If you go to the ER with a broken leg, after they’ve checked your insurance of course, it’s assumed you’ll receive pain management, x-rays, consultation from possibly several different specialists, especially if surgery is needed. You might have an anesthesiologist in the room with the orthopedic surgeon, and you’d of course have several nurses on staff for your follow-up care during your stay and any physical therapy you’d need afterwards.  If you rushed to the ER with your child having broken a leg, most people wouldn’t hesitate to do whatever is necessary to fix everything.  Vets do all the same things, at a fraction of the cost of human medicine, while still paying off debt from school, equipment, and malpractice insurance—just like MDs.  They’re on call at all hours of the day and night, holidays and weekends.  Yet so often people grouse that vets are just trying to do a bunch of unnecessary procedures and tests to make a buck.  Pet insurance does exist (and is a good idea for some people), but vets do not base their care on it.  Do a google search–their salaries are not even close to a typical MD.  I wish I had a dollar for every time someone asked Bob a medical question and then said they hadn’t wanted to bother their “real doctor”.

Veterinarians are the Other family doctor, working on the family members who are perhaps the most loyal, trusting, and giving to us.  On any given day, the office phone will ring:   Our lab just had puppies–8 of them!–and they all need shots.   My old collie is having trouble walking.

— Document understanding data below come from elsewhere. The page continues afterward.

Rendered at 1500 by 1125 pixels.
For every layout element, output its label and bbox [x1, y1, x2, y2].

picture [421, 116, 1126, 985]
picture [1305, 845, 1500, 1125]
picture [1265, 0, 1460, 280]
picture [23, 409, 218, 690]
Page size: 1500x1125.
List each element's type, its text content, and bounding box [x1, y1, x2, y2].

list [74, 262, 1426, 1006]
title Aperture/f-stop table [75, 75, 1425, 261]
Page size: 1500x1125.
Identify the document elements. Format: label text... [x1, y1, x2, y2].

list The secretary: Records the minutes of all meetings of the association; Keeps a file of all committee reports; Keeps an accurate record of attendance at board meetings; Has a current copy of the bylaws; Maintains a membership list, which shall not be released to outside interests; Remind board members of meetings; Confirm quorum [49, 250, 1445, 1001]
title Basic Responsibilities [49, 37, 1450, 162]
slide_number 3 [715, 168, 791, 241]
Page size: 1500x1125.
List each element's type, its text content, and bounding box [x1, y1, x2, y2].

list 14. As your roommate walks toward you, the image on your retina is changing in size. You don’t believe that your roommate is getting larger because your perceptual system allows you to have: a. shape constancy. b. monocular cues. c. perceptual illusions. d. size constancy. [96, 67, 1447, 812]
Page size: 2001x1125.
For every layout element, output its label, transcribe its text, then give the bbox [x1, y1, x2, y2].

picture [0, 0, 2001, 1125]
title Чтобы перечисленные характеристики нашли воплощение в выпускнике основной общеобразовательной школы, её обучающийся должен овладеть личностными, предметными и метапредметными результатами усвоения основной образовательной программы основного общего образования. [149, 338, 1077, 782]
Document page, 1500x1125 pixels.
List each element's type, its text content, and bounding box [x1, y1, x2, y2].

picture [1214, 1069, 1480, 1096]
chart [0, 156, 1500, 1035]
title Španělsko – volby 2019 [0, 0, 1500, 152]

I just lost my wife to cancer and I’m worried Sallie might have cancer too.  We recently had a baby and our normally friendly dog has become aggressive–what should we do?  I’m a 3rd grade teacher at the school down the road, our class pet (hamster) is not eating and I have 25 students who are very concerned.  I was mowing the lawn and came across a nest of baby bunnies that I “rescued” –what do I do with them?   My parakeet caught her wing in the cage.  It’s time, Doc: we need to come in to put Chipper down.

Bob didn’t become a veterinarian because of the prestige or glamor.  He grew up on a farm with horses, dogs and cats and learned that these creatures had something to teach us.  He thought we owed them something back because of the companionship and joy they bring so willingly to us.  Over the years, we have had cats, dogs, hamsters, horses, donkeys, chickens, a guinea pig, doves, finches, fish, and even a hedgehog.  I drew the line at reptiles.  Our kids have seen puppies being born and have witnessed the end of life for many of our pets.  We know the emotional bond that you can share with even the smallest of critters.  He often cries along with families during a particularly tough euthanasia.  He doesn’t mind giving advice or help to people and animals who need it.   Vets are some of the most upstanding and gentle people I know–in any field.  While sometimes it is an inconvenience to take an emergency call during a family event, it’s easy to put ourselves in the caller’s shoes and brush aside our selfish wish for an undisturbed night’s sleep.

It’s an honor to be called on during the critical moments in someone’s family.  The little Yorkie never saw it coming last night, and bless them, neither did her owners.  We all went to bed last night with our hearts heavy for the grief they were feeling and the empty space the loss will bring to their home.   Despite the risks we took getting into this profession, at the end of a day like yesterday, it’s been a privilege.